AI schema generation
Generate a schema from a sample document or prompt:
curl -X POST http://localhost:4000/api/schema/ai \
-H "Authorization: Bearer YOUR_TOKEN" \
-F "file=@sample-invoice.pdf" \
-F "mode=document_only" \
-F "schemaName=Invoice" \
-F "userPrompt=Extract all invoice fields including tax"
Modes:
document_only— Infer fields from the uploaded documentprompt_only— Generate from text description onlydocument_with_prompt— Combine document and prompt
Allowed values and fuzzy matching
Fields can restrict output to a list of allowed values with optional fuzzy matching:
{
"name": "category",
"type": "text",
"required": true,
"possibleValues": [
{ "id": "cat-1", "label": "Office Supplies" },
{ "id": "cat-2", "label": "Travel" }
],
"fuzzyMatchOptions": {
"keepUnmatched": true,
"returnId": true
}
}
Allowed values can also be loaded from a remote source. Test a source:
curl -X POST http://localhost:4000/api/schema/allowed-values-source/test \
-H "Authorization: Bearer YOUR_TOKEN" \
-H "Content-Type: application/json" \
-d '{"url": "https://example.com/categories.json"}'
Webhook binding
Schemas can reference webhook endpoints via webhookEndpointIds (max 20). When set, only those endpoints receive events for jobs using this schema.
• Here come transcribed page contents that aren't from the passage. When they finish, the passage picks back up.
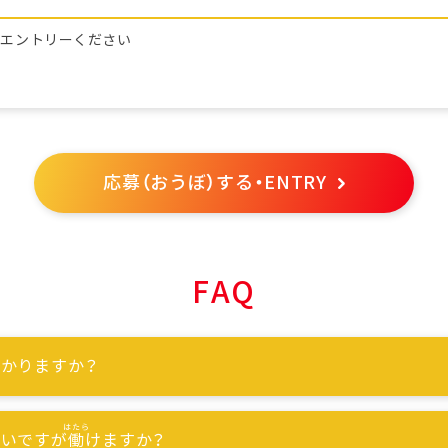
らエントリーください
応募（おうぼ）する・ENTRY
FAQ
かりますか？
ないですが
働
けますか？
curl http://localhost:4000/api/schema/YOUR_SCHEMA_ID/webhooks \
-H "Authorization: Bearer YOUR_TOKEN"
- Non-empty list: only bound endpoints are notified
- Empty list (default): all user webhooks apply
Manage schemas
| Method | Path | Description |
|---|---|---|
GET | /api/schema | List schemas |
GET | /api/schema/:id | Get schema |
PUT | /api/schema/:id | Update schema (creates new version) |
DELETE | /api/schema/:id | Delete schema |
Schema conversion (public)
Convert legacy schema formats:
curl -X POST http://localhost:4000/api/schema/convert \
-H "Content-Type: application/json" \
-d '{"fields": [...]}'
This endpoint is public and does not require authentication.